**THE TASK**
Copy the entries that appear below in full, leaving out any picture among them.

**Source data**
▼

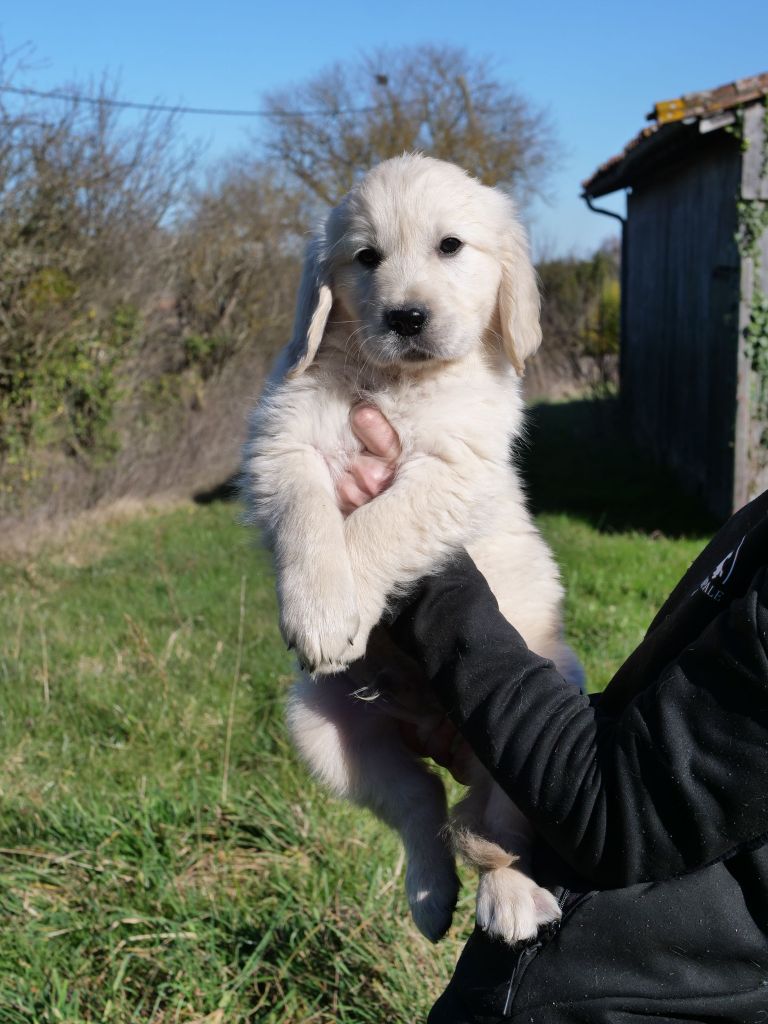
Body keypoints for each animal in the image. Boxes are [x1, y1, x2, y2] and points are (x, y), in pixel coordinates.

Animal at [244, 151, 581, 942]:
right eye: (366, 258)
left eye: (450, 246)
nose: (406, 317)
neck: (399, 381)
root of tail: (442, 737)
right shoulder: (284, 445)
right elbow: (309, 512)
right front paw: (318, 609)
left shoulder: (454, 468)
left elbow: (376, 525)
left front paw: (336, 610)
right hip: (321, 725)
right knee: (421, 804)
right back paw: (430, 897)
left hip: (541, 715)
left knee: (499, 835)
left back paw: (510, 901)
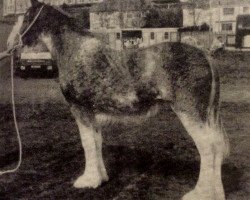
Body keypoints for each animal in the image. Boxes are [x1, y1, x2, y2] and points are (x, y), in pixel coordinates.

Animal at [7, 0, 230, 199]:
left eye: (26, 17)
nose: (11, 44)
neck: (75, 51)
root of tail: (205, 55)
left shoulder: (80, 109)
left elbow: (87, 143)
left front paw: (87, 181)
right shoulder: (91, 114)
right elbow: (96, 142)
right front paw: (100, 178)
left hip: (190, 113)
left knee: (208, 148)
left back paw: (200, 193)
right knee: (216, 147)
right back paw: (216, 193)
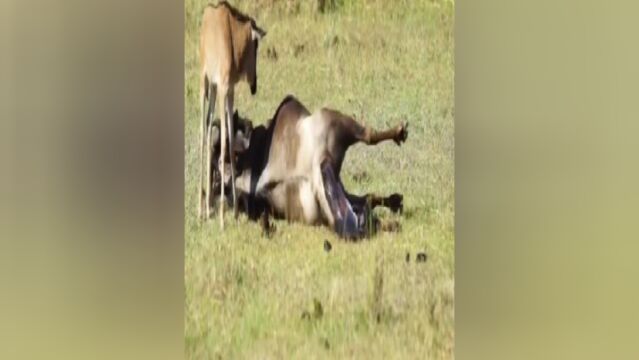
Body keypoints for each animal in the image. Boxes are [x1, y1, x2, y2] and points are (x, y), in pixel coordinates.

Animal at [201, 2, 268, 228]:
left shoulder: (229, 91)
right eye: (255, 45)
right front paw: (222, 216)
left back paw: (207, 207)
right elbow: (222, 144)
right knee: (202, 133)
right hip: (205, 84)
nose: (255, 85)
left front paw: (236, 211)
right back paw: (201, 209)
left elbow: (229, 142)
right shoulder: (223, 89)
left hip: (213, 90)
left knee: (207, 128)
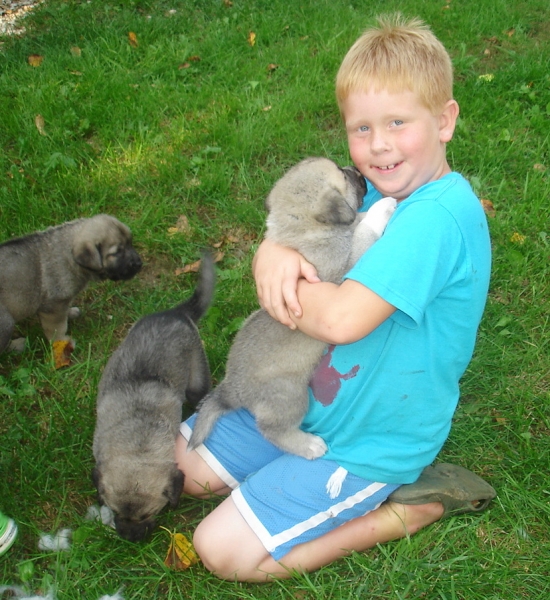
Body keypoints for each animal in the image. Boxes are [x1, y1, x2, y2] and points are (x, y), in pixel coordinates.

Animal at [0, 214, 142, 354]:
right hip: (7, 323)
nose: (139, 263)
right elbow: (58, 328)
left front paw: (70, 312)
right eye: (116, 253)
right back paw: (17, 345)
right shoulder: (54, 307)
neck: (69, 256)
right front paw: (63, 342)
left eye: (130, 243)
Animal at [92, 253, 216, 544]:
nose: (130, 538)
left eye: (148, 515)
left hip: (196, 378)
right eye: (116, 512)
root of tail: (176, 313)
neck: (137, 440)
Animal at [190, 156, 396, 460]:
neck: (308, 231)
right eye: (343, 175)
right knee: (272, 430)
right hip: (291, 396)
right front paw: (382, 208)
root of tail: (232, 390)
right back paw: (308, 445)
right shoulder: (342, 273)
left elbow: (357, 221)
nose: (357, 170)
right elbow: (363, 232)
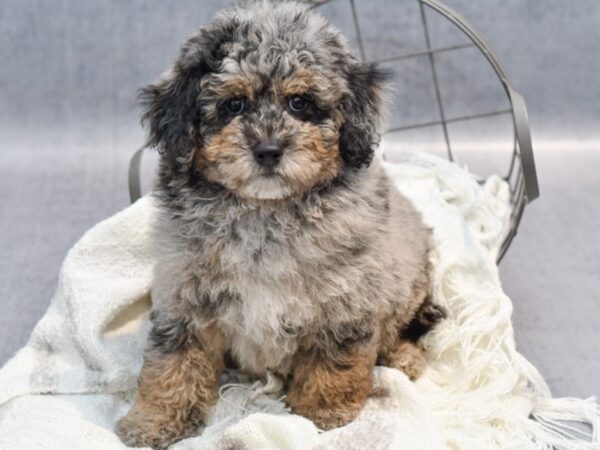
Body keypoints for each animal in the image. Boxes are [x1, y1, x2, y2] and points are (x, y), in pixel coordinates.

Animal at [118, 1, 446, 448]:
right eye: (234, 105)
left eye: (300, 103)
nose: (269, 150)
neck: (266, 213)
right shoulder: (185, 292)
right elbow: (172, 360)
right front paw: (153, 420)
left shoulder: (346, 300)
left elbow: (334, 361)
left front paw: (324, 415)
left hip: (410, 280)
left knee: (404, 327)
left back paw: (405, 357)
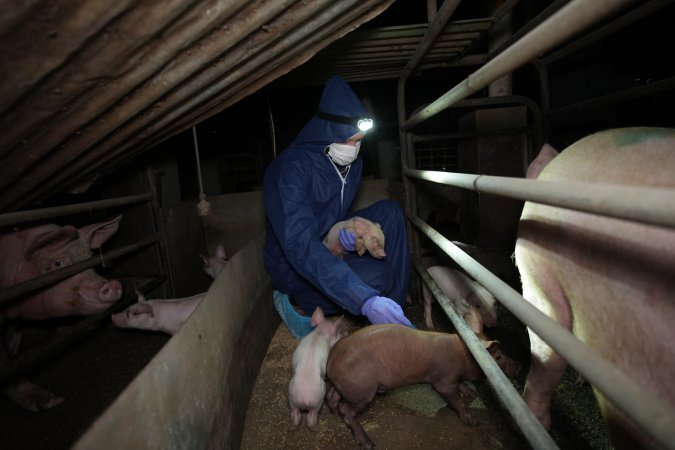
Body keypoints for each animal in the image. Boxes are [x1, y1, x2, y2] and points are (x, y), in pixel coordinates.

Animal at [324, 306, 520, 450]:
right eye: (499, 356)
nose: (515, 366)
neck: (466, 355)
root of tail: (331, 358)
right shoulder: (444, 381)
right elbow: (456, 400)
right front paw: (473, 421)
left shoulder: (453, 377)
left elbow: (461, 385)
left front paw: (472, 394)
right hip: (361, 389)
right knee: (346, 410)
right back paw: (368, 443)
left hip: (345, 385)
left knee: (332, 397)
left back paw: (332, 410)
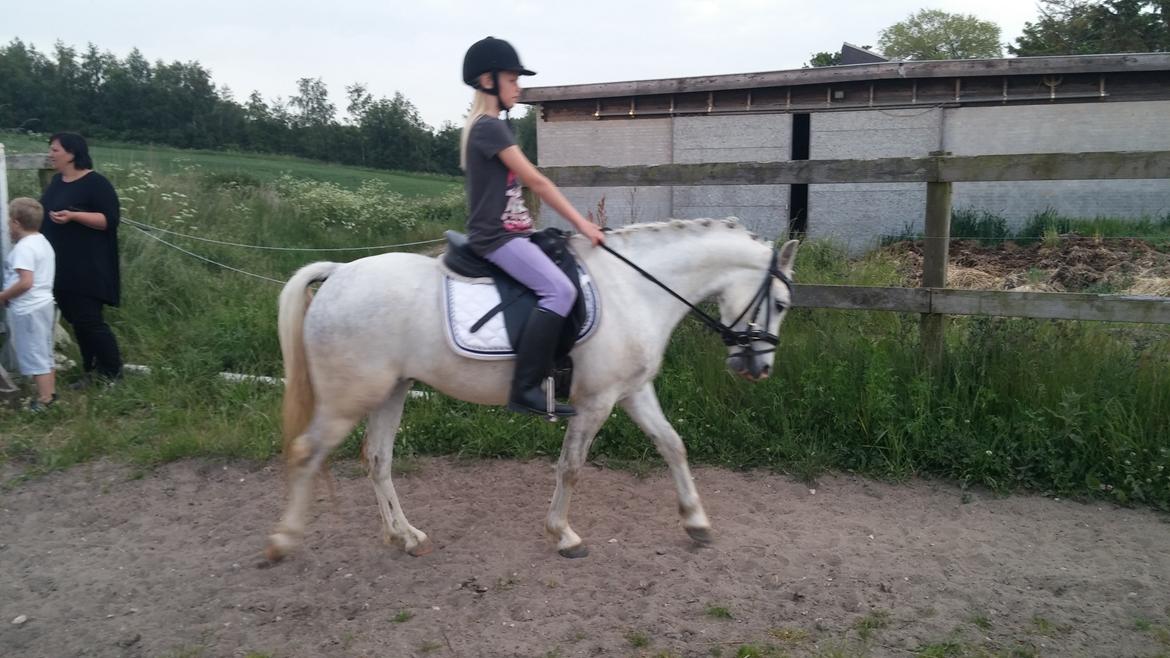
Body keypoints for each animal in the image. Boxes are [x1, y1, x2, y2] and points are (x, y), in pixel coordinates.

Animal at [266, 218, 800, 561]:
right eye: (780, 303)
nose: (759, 367)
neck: (635, 289)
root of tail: (339, 273)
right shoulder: (595, 402)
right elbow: (571, 468)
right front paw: (562, 535)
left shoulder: (632, 391)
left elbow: (673, 445)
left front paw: (696, 523)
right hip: (347, 398)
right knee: (307, 452)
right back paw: (283, 541)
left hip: (391, 391)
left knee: (377, 460)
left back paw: (405, 536)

▲

**TASK RESULT**
Body keypoints for each animal in the image. Boxes are [x1, y1, x2, y2] and points are (x, y), in pixel coordinates.

Animal at [244, 151, 581, 942]:
right eye: (366, 258)
left eye: (450, 246)
nose: (406, 317)
neck: (399, 381)
root of tail: (442, 737)
right shoulder: (284, 445)
right elbow: (309, 512)
right front paw: (318, 609)
left shoulder: (454, 468)
left elbow: (376, 525)
left front paw: (336, 610)
right hip: (321, 725)
right knee: (421, 804)
right back paw: (430, 897)
left hip: (541, 715)
left knee: (499, 835)
left back paw: (510, 901)
Body keypoints for each animal in the image. Boxes are [x1, y1, x2, y2] and points are (x, y), in pixel coordinates.

Animal at [7, 0, 230, 199]:
left eye: (26, 17)
nose: (11, 44)
neck: (75, 51)
root of tail: (205, 55)
left shoulder: (80, 109)
left elbow: (87, 143)
left front paw: (87, 181)
right shoulder: (91, 114)
right elbow: (96, 142)
right front paw: (100, 178)
left hip: (190, 113)
left knee: (208, 148)
left back paw: (200, 193)
right knee: (216, 147)
right back paw: (216, 193)
Body keypoints for each animal in the image. Boxes are [x1, y1, x2, y2] and points are (x, y), in pixel coordinates.

Animal at [201, 2, 268, 228]:
left shoulder: (229, 91)
right eye: (255, 45)
right front paw: (222, 216)
left back paw: (207, 207)
right elbow: (222, 144)
right knee: (202, 133)
right hip: (205, 84)
nose: (255, 85)
left front paw: (236, 211)
right back paw: (201, 209)
left elbow: (229, 142)
right shoulder: (223, 89)
left hip: (213, 90)
left knee: (207, 128)
Body keypoints for each animal in the image. Boxes are [x1, y1, x2, y2] and points are (x, y), in pixel coordinates.

Animal at [0, 214, 142, 354]:
right hip: (7, 323)
nose: (139, 263)
right elbow: (58, 328)
left front paw: (70, 312)
right eye: (116, 253)
right back paw: (17, 345)
right shoulder: (54, 307)
neck: (69, 256)
right front paw: (63, 342)
left eye: (130, 243)
Animal at [92, 253, 216, 544]:
nose: (130, 538)
left eye: (148, 515)
left hip: (196, 378)
right eye: (116, 512)
root of tail: (176, 313)
neck: (137, 440)
Animal at [190, 156, 396, 460]:
neck: (308, 231)
right eye: (343, 175)
right knee: (272, 430)
right hip: (291, 396)
right front paw: (382, 208)
root of tail: (232, 390)
right back paw: (308, 445)
right shoulder: (342, 273)
left elbow: (357, 221)
nose: (357, 170)
right elbow: (363, 232)
Body keypoints for each animal in the image. Boxes are [x1, y1, x2, y2] and points are (x, y), in pixel coordinates.

Animal at [118, 1, 446, 448]:
right eye: (234, 105)
left eye: (300, 103)
nose: (269, 150)
neck: (266, 213)
right shoulder: (185, 292)
right elbow: (172, 360)
right front paw: (153, 420)
left shoulder: (346, 300)
left elbow: (334, 361)
left front paw: (324, 415)
left hip: (410, 280)
left knee: (404, 327)
left back paw: (405, 357)
Body keypoints for each animal in the image. Boxes are [x1, y1, x2, y2] and points are (x, y), in pixel coordinates.

Animal at [324, 306, 520, 450]:
right eye: (499, 356)
nose: (515, 366)
neck: (466, 355)
root of tail: (331, 358)
right shoulder: (444, 381)
right elbow: (456, 400)
right front paw: (473, 421)
left shoulder: (453, 377)
left elbow: (461, 385)
left front paw: (472, 394)
right hip: (361, 389)
right knee: (346, 410)
right back paw: (368, 443)
left hip: (345, 385)
left knee: (332, 397)
left back paw: (332, 410)
Body keypoints for each animal in the image. Boxes are [x1, y1, x2, y2] and points are (x, y), in pixel coordinates.

Animal at [266, 218, 800, 561]:
right eye: (780, 303)
nose: (759, 367)
neck: (635, 289)
root of tail: (339, 273)
right shoulder: (595, 402)
right elbow: (571, 468)
right front paw: (562, 535)
left shoulder: (632, 391)
left elbow: (673, 445)
left front paw: (696, 523)
right hip: (347, 398)
right knee: (307, 452)
right back paw: (283, 541)
left hip: (391, 391)
left knee: (377, 460)
left back paw: (405, 536)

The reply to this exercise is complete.